──────── TEXT PROVIDED

# 9 Lives Cat Food



## debodun (Jun 21, 2018)

I don't like it that 9 Lives "bundles" their 6 oz. cans. This forces the buyer to purchase 4 cans - and what if kitty doesn't like that particular flavor? You're stuck with 3 cans it won't eat. 



My 18-year old cat hates 9 Lives. It seems he can tell when I am getting ready to serve it to him. He runs to the door and scratches like he wants to escape. If I close the door to upstairs, he sits at it and cries for a while, almost like he is afraid to be left alone with the dish of food._* I am not buying 9 Lives again!*_ This is the only brand I am aware of that has this marketing strategy. Why can't they sell 6 oz. cans individually like Friskies does?


----------



## RadishRose (Jun 21, 2018)

If your cat hates it, don't buy it anymore.


----------



## Keesha (Jun 21, 2018)

RadishRose said:


> If your cat hates it, don't buy it anymore.


Sweet & simple 
Yep. It’s a ‘no brainer’ answer


----------



## debodun (Jun 21, 2018)

RadishRose said:


> If your cat hates it, don't buy it anymore.



I said that in the OP and your comments do not address the question.


----------



## RadishRose (Jun 21, 2018)

oh, ok.


----------



## Keesha (Jun 21, 2018)

debodun said:


> Why can't they sell 6 oz. cans individually like Friskies does?


Probably to sell more but you’d probably need to ask the company itself if you want an exact answer.


----------



## applecruncher (Jun 21, 2018)

So...as far as "addressing the question" you want people to tell you why 9  Lives makes 4-packs?  Call or write to the company and ask THEM. Do your own research.

────────────────
──────── LISTING

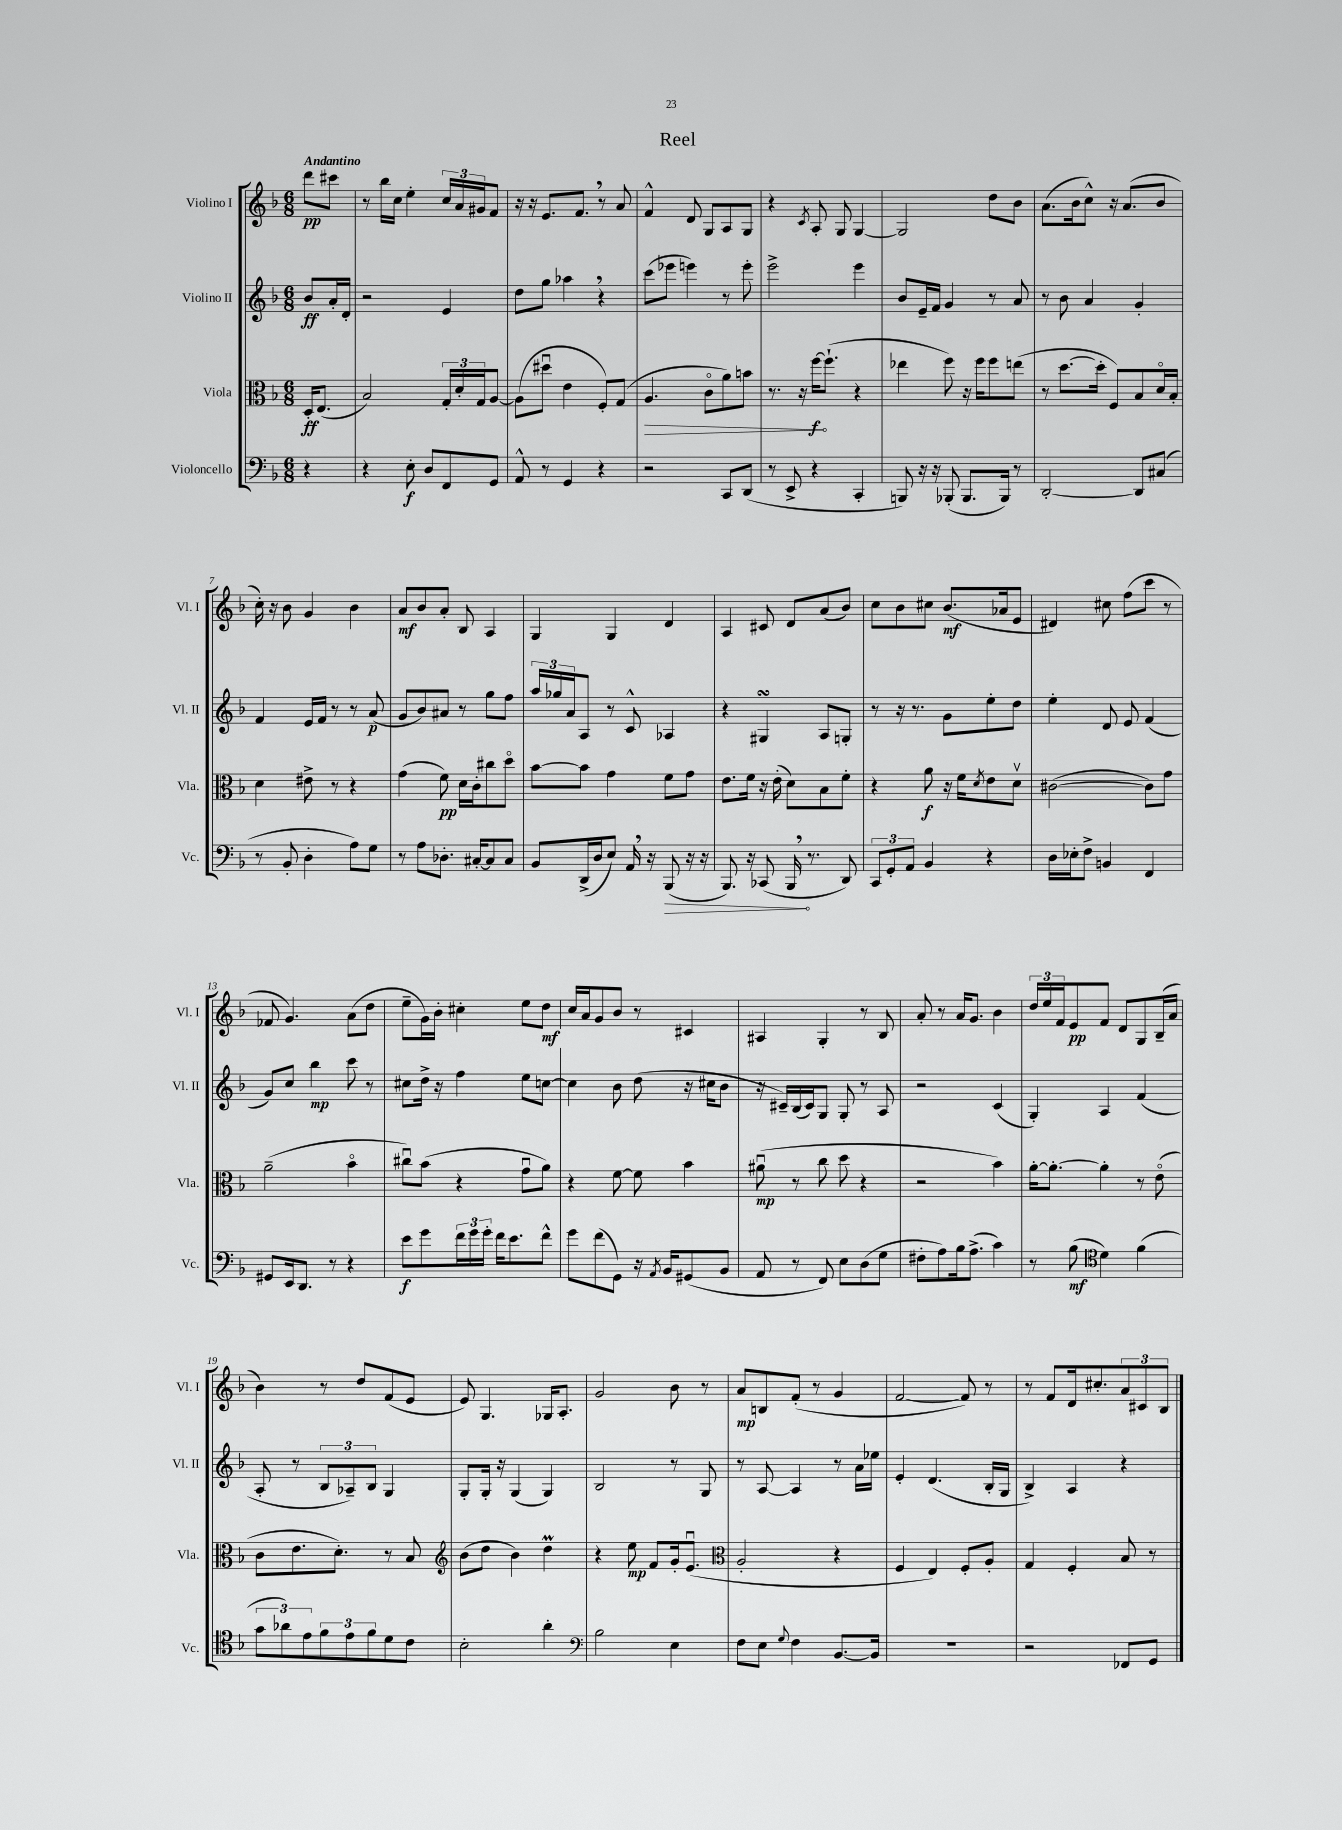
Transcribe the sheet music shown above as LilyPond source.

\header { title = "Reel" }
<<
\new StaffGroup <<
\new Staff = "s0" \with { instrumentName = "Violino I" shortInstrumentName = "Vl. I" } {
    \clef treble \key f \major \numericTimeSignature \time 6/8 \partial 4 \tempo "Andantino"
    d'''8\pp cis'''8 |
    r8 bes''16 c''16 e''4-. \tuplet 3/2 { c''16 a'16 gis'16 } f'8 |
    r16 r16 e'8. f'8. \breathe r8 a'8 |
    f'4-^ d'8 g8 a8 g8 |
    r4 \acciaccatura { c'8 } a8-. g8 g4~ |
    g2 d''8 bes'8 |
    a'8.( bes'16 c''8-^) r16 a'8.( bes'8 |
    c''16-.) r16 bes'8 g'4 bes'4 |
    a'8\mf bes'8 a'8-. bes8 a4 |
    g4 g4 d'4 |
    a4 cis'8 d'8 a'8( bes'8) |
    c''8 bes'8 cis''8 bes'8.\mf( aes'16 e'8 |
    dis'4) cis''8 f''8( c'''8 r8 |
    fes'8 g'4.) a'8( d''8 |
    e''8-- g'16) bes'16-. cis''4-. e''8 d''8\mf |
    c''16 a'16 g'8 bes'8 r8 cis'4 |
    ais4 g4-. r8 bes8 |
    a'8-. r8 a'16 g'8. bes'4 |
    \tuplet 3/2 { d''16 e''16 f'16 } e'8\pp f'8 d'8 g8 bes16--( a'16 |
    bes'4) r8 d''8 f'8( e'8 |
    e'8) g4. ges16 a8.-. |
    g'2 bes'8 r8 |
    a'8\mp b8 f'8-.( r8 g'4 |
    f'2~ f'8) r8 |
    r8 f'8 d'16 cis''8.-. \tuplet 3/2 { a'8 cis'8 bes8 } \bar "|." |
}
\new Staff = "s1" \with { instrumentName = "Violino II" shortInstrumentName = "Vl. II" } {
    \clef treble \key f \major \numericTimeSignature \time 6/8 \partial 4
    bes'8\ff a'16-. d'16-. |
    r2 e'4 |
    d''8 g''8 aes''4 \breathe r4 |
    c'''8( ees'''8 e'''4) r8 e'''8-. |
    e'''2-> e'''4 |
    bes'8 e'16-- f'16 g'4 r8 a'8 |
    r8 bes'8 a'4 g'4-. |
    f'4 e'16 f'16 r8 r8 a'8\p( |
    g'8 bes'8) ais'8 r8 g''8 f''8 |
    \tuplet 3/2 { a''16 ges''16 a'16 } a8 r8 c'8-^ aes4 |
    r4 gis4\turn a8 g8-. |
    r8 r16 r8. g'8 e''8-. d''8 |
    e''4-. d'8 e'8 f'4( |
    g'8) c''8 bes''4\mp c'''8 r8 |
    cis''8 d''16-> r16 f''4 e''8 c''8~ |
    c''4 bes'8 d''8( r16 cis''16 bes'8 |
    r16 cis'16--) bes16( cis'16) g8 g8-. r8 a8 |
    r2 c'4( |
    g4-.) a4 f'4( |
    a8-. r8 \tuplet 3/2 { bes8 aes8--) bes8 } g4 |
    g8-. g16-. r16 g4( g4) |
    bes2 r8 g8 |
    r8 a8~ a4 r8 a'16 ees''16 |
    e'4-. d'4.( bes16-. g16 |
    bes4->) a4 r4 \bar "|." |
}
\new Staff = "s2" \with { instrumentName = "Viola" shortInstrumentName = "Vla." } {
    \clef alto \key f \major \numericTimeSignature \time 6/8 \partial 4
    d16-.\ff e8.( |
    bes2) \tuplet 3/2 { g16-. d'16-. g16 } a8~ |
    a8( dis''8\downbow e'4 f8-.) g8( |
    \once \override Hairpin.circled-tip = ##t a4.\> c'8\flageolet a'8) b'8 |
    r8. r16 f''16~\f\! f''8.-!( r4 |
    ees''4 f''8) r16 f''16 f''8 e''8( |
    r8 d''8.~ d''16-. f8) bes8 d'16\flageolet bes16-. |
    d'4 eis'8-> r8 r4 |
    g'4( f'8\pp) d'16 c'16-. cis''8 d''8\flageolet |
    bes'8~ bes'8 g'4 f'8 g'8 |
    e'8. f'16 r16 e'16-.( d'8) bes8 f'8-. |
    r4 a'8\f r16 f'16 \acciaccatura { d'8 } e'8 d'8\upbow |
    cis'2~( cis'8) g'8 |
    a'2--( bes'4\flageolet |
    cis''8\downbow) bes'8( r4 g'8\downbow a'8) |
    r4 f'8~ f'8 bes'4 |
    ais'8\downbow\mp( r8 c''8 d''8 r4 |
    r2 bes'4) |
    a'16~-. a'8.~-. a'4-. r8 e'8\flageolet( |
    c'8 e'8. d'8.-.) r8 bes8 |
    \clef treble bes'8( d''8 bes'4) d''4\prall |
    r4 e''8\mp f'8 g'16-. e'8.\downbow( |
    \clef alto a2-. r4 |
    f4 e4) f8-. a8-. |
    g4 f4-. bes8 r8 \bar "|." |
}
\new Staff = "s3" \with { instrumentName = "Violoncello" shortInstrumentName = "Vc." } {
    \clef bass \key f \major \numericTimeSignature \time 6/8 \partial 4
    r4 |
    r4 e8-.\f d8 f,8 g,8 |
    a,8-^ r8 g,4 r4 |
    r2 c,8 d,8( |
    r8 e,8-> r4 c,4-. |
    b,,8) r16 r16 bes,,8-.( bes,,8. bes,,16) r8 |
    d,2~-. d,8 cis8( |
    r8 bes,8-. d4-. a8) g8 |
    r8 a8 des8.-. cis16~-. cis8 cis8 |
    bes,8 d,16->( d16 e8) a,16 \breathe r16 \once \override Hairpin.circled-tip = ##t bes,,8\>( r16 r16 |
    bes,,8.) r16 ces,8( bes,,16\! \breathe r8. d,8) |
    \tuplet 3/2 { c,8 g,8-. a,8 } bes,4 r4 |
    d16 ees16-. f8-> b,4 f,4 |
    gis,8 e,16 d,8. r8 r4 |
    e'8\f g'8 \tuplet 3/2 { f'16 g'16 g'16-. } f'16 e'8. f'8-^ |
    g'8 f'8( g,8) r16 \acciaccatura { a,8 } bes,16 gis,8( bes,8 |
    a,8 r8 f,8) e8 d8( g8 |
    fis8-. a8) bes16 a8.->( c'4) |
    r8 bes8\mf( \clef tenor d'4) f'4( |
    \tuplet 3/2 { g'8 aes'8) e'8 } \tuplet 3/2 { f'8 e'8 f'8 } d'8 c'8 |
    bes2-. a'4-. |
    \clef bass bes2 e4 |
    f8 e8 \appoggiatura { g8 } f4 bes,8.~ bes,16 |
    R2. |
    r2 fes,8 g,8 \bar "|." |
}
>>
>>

────────────────
──────── LISTING

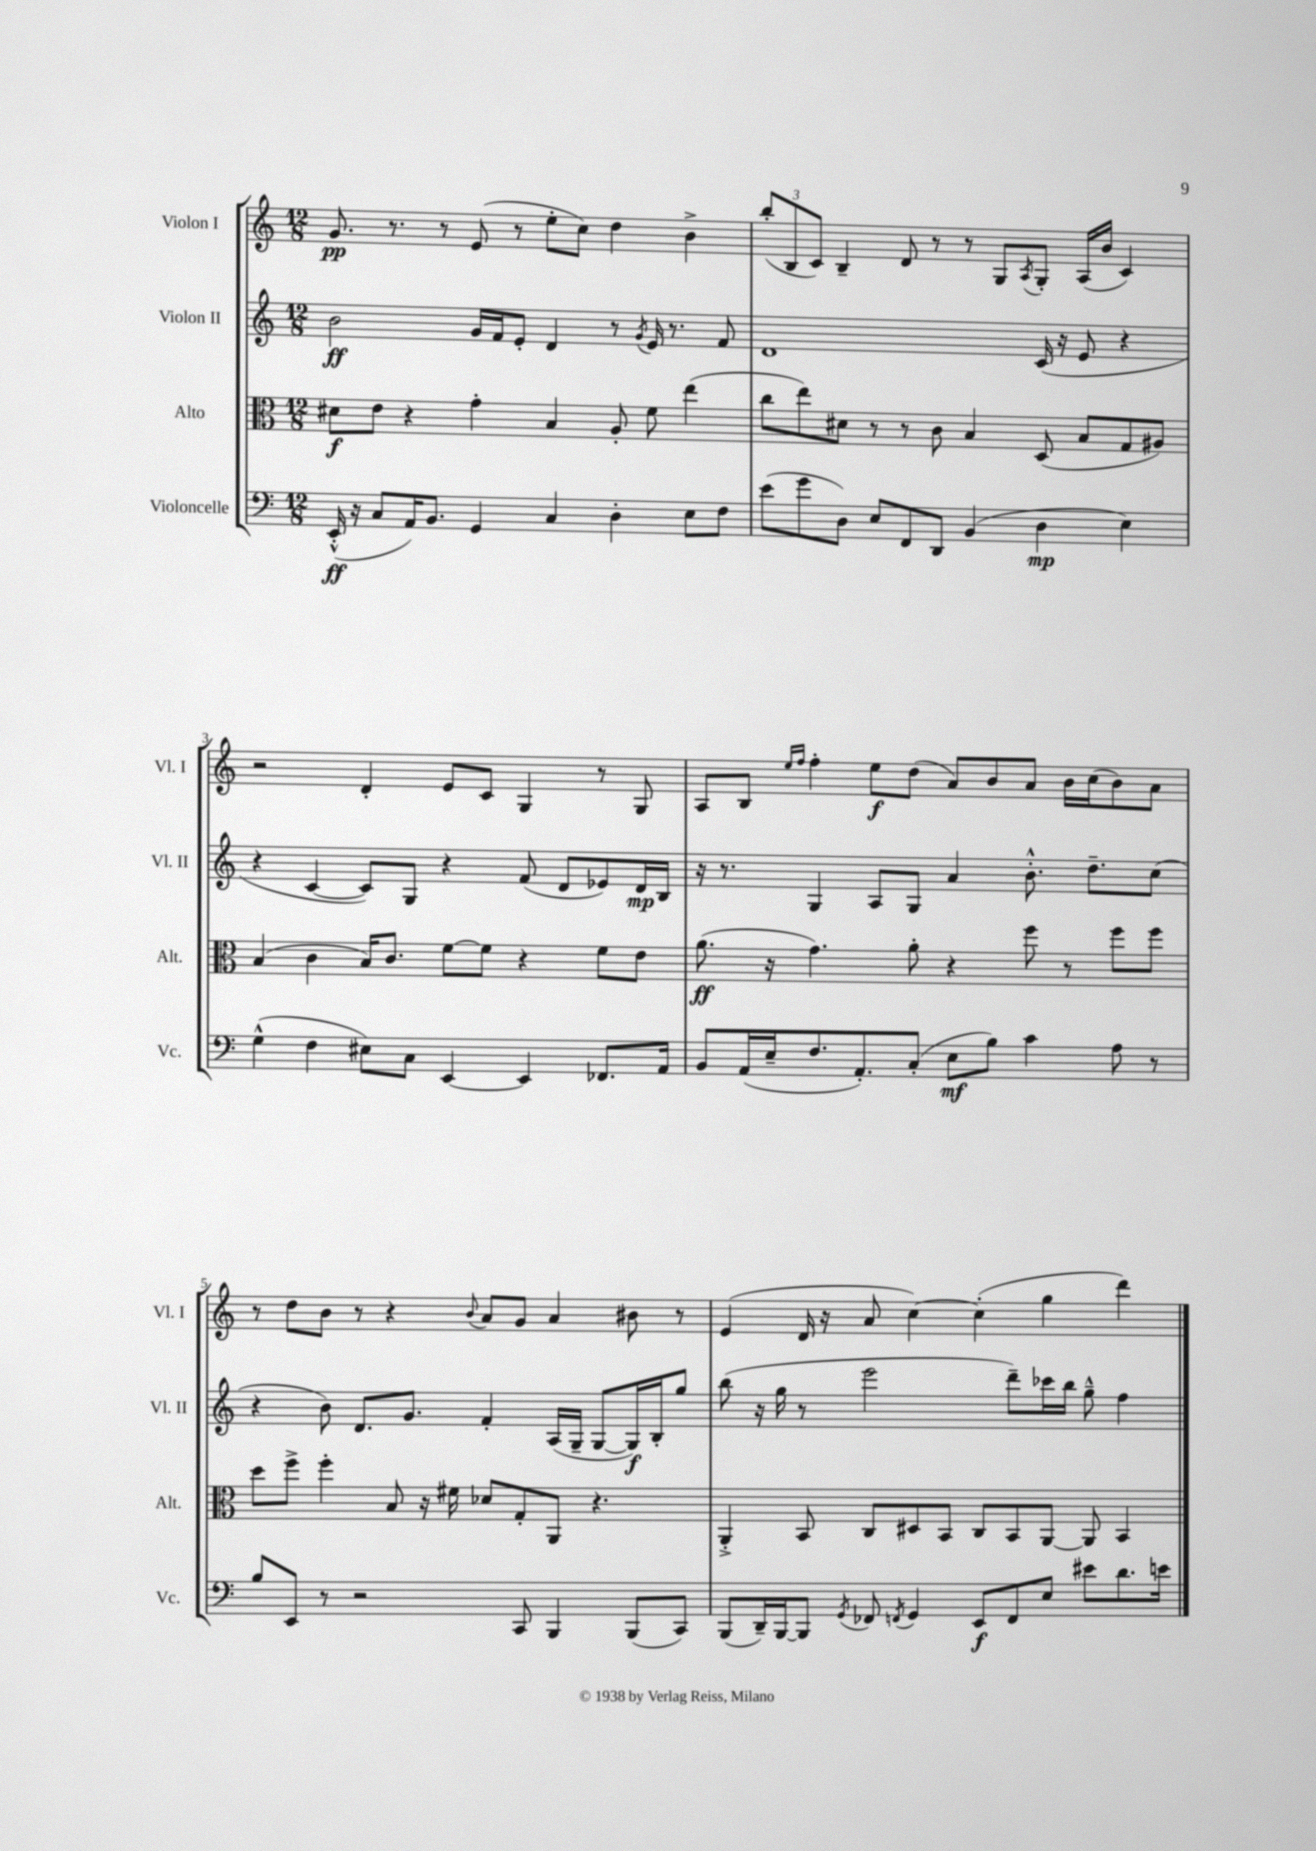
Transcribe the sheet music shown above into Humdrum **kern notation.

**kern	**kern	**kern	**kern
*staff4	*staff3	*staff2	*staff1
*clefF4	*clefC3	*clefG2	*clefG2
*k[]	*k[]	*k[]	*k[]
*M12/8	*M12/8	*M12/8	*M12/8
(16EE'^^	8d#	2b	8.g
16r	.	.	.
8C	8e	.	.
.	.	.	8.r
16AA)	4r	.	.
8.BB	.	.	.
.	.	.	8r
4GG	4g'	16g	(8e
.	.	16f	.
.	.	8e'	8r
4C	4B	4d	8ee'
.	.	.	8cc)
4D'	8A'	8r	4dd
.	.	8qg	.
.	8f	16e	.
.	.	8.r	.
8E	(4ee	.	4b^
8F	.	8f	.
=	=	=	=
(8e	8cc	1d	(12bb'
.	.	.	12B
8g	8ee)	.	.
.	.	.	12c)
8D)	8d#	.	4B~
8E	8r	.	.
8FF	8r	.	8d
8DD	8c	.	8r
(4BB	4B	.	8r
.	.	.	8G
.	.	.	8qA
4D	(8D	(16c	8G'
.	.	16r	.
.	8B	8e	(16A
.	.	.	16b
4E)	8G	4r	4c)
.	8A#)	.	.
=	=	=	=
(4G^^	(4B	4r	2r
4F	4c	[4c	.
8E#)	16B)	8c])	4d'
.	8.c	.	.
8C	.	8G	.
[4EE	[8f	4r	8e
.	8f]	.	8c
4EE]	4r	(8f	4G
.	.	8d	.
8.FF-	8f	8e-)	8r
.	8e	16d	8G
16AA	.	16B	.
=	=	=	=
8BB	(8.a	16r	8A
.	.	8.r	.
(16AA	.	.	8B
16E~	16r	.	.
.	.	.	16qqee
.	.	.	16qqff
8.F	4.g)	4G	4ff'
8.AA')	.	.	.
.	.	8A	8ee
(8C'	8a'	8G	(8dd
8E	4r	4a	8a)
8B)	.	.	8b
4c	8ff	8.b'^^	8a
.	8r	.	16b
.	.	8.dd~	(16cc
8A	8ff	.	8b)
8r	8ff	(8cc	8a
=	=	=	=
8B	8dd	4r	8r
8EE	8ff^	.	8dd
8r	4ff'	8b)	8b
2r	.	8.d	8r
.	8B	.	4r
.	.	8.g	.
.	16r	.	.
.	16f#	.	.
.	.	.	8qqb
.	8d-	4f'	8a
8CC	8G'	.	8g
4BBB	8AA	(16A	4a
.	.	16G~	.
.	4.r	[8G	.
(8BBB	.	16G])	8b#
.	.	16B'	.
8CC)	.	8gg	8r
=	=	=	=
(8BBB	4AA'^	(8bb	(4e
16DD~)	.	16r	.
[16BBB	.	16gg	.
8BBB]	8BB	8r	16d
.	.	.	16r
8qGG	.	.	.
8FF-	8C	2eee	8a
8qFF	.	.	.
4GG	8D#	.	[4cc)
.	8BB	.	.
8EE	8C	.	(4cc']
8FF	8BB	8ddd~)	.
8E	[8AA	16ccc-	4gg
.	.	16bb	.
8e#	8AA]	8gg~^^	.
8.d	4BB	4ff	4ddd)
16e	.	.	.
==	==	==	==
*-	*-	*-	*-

────────────────

WRITTEN PROBLEM:
Rewrite the thread about 9 Lives cat food from "Probably to sell" to "your own research.", changing "company" to "manufacturer".

SOLUTION FOR THIS EXERCISE:
Probably to sell more but you’d probably need to ask the manufacturer itself if you want an exact answer.


----------



## applecruncher (Jun 21, 2018)

So...as far as "addressing the question" you want people to tell you why 9  Lives makes 4-packs?  Call or write to the manufacturer and ask THEM. Do your own research.